Source document:

Lol two different conversations bro...

I was an enabled addict so let me explain my thought process. You open your house up to me, I'm still an addict. You tell me to come on in, give me blankets but I'm still an addict. I go in my room you gave me and I get messed up, still an addict. My life is not getting better because you simply gave me a "place to stay". My addiction is getting worse. My mental health is getting worse.

Ok so you bring in a doctor to help. But right after that you bring in 15 other addicts in and my outlet(doctor) is over burdened. Suddenly you have a house of 16 addicts and absolutely nothing has been fixed. We start pooping in the house, leaving our paraphernalia around, and still getting ****ed up with no help. We are still addicts.

What is being solved here? The house is now completely overburdened and we are all still addicted with problems. Sure the person who opened his house had good intentions but all he did was give us another means to do drugs and not get help. He's literally not helping anybody get better but he's helping make matters for everyone worse not better.

He just enabled.
I'm glad you made it out man. Stay strong and never give in to the demons.

Data under study:
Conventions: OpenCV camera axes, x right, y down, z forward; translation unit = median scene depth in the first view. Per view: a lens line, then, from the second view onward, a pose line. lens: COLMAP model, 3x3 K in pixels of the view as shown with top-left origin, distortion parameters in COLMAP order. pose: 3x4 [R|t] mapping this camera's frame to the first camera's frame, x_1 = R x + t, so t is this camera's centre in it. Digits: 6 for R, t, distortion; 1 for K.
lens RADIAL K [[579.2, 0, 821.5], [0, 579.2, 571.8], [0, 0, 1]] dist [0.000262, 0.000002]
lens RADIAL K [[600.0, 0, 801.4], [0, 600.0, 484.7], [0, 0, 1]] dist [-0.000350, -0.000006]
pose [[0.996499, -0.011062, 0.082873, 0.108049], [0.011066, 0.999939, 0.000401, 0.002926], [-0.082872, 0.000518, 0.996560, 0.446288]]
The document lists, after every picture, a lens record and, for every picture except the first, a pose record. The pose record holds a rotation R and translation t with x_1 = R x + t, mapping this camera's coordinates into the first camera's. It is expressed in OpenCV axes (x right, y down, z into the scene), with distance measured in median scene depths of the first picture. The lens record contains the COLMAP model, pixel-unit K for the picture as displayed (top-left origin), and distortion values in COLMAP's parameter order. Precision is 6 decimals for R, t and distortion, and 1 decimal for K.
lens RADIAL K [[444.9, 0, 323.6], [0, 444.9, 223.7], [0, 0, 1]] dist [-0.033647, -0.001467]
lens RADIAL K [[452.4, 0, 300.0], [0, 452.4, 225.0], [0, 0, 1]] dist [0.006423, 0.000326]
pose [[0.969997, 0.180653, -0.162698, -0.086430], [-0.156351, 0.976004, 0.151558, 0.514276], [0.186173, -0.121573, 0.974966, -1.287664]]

Action item A:
Answer these about the post on enabling an addict:
(i) Whom is brought in to help first?
(ii) How many addicts end up in the house?
(iii) What does the final line say never to give in to?
Action item B: Reproduce, word for word, the stretch of the post on enabling an addict from "Lol two different" through "are still addicts.".
The records were taken from a separate source.

Task result A:
(i) A doctor.
(ii) 16.
(iii) The demons.

Task result B:
Lol two different conversations bro...

I was an enabled addict so let me explain my thought process. You open your house up to me, I'm still an addict. You tell me to come on in, give me blankets but I'm still an addict. I go in my room you gave me and I get messed up, still an addict. My life is not getting better because you simply gave me a "place to stay". My addiction is getting worse. My mental health is getting worse.

Ok so you bring in a doctor to help. But right after that you bring in 15 other addicts in and my outlet(doctor) is over burdened. Suddenly you have a house of 16 addicts and absolutely nothing has been fixed. We start pooping in the house, leaving our paraphernalia around, and still getting ****ed up with no help. We are still addicts.